Luego el poema tiene un trágico final, bastante triste por cierto, que no lo transcribimos por lo extenso.

Otro ejemplo sería el que nos deja Don Atahualpa Yupanqui cuando habla de su caballo alazán, cuyo nombre designa al pelaje de color muy parecido a la canela. Dice en un fragmento de su poema:

“Era una cinta de fuego / galopando, galopando / crin revuelta en llamarada /mi alazán te estoy nombrando ./ Oscuro lazo de niebla / te pialó junto al barranco / ¡Cómo fue que no lo viste/ qué estrella estabas buscando ¡/ En el fondo del abismo/ ni una voz para nombrarlo / solito se fue muriendo / mi caballo…mi caballo”.

Este mismo autor se refiere en otros poemas al desarraigo y la nostalgia utilizando a un árbol que le reclama al que se vá y le dice:

”El árbol que tu olvidaste / siempre se acuerda de ti / y le pregunta a la noche / si eres o no feliz / El arroyo me ha contado / que el árbol suele decir / quien se aleja junta quejas / en vez de quedarse aquí”.

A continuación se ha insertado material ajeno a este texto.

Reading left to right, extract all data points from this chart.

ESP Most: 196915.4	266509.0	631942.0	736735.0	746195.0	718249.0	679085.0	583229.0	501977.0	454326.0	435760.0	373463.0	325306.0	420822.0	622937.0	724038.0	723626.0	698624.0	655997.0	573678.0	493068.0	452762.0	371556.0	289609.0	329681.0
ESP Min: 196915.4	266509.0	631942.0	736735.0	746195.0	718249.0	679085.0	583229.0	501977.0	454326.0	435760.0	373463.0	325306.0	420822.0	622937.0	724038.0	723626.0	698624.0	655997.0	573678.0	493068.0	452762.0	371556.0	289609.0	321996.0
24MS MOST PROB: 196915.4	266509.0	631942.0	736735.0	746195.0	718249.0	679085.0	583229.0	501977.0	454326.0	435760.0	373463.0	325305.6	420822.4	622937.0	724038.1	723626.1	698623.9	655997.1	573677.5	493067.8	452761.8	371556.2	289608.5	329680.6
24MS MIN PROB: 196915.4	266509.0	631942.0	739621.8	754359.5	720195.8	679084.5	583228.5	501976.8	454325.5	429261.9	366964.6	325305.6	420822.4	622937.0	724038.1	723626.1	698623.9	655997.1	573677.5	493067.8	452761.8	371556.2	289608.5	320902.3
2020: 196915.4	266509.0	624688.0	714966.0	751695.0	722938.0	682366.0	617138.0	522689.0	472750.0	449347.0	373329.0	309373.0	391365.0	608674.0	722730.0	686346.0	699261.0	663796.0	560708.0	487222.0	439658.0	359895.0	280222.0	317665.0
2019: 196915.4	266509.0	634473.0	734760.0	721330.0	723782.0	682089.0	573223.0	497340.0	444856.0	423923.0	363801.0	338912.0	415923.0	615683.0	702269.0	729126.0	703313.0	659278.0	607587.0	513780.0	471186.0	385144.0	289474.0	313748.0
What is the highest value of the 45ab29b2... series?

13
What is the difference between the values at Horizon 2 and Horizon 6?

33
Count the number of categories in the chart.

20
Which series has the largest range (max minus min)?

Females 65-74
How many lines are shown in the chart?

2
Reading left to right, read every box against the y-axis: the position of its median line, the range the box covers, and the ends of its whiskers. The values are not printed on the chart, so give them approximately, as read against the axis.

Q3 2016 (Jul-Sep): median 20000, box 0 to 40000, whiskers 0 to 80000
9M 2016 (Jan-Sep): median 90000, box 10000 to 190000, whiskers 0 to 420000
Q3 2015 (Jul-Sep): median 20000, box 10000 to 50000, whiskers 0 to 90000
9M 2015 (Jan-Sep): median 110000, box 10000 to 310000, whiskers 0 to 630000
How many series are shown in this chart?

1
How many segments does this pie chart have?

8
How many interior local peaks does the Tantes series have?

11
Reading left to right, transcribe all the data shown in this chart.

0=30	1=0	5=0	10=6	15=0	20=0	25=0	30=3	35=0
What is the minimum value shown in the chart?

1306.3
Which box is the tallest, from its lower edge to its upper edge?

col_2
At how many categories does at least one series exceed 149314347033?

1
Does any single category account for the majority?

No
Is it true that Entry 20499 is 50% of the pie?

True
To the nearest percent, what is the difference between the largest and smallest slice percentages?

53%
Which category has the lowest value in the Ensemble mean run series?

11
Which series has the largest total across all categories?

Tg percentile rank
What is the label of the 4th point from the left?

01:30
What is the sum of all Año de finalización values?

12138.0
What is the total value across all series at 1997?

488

Con esa misma temática se refiere al que se va y el río le reclama esa ausencia y le hace sentir su tristeza de ser río y su destino de ir, siempre ir y no poder regresar, añorando una vida más sedentaria. Le reclama de esta manera:

“Soñé que el río me hablaba / con voz de nieve cumbreña / y triste me recordaba / las cosas de mi querencia. / Tú que puedes, vuélvete / me dijo el río llorando / los cerros que tanto quieres, / me dijo, allá te esperando/ Que cosa triste es ser río / quien pudiera ser laguna / oír el silbo del junco / cuando lo besa la luna.“

He dejado estas maneras de expresarse del hombre del interior, de tierra adentro, lejos de las grandes ciudades, del que esta en contacto permanente con la naturaleza y eso lo torna más reflexivo, más pausado, tiene otro ritmo de vida y puede extasiarse con un bello amanecer o un crepúsculo lleno de colores. Puede, todavía, ver hacia lo infinito, donde se juntan  el cielo y la tierra conformando la línea que se llama horizonte.

Totalmente distinta es la vida de los habitantes de las grandes urbes, que viven a un ritmo intenso, agobiados por el tráfico y las urgencias de llegar a tiempo al trabajo, a una cita y a veces para llegar a ningún lado. No tienen la posibilidad de posar su mirada mas allá del edificio o del camión que trunca su visión. Es por eso, quizás, que cuando van al interior llevan todo ese vértigo consigo y quieren avasallar a ese habitante que tiene otra filosofía de vida, más tranquila y pausada, como dije antes. No quiero decir ni mejor ni peor, solo distinta. Hay un dicho en mi país que dice:”Dios está en todas partes ,pero tiene la oficina en Buenos Aires” y, a lo mejor, sus habitantes se lo creen  y se les sube la soberbia a la cabeza.

Esto ha sido todo por ahora. Me despido hasta la próxima semana. Reciban un afectuoso saludo.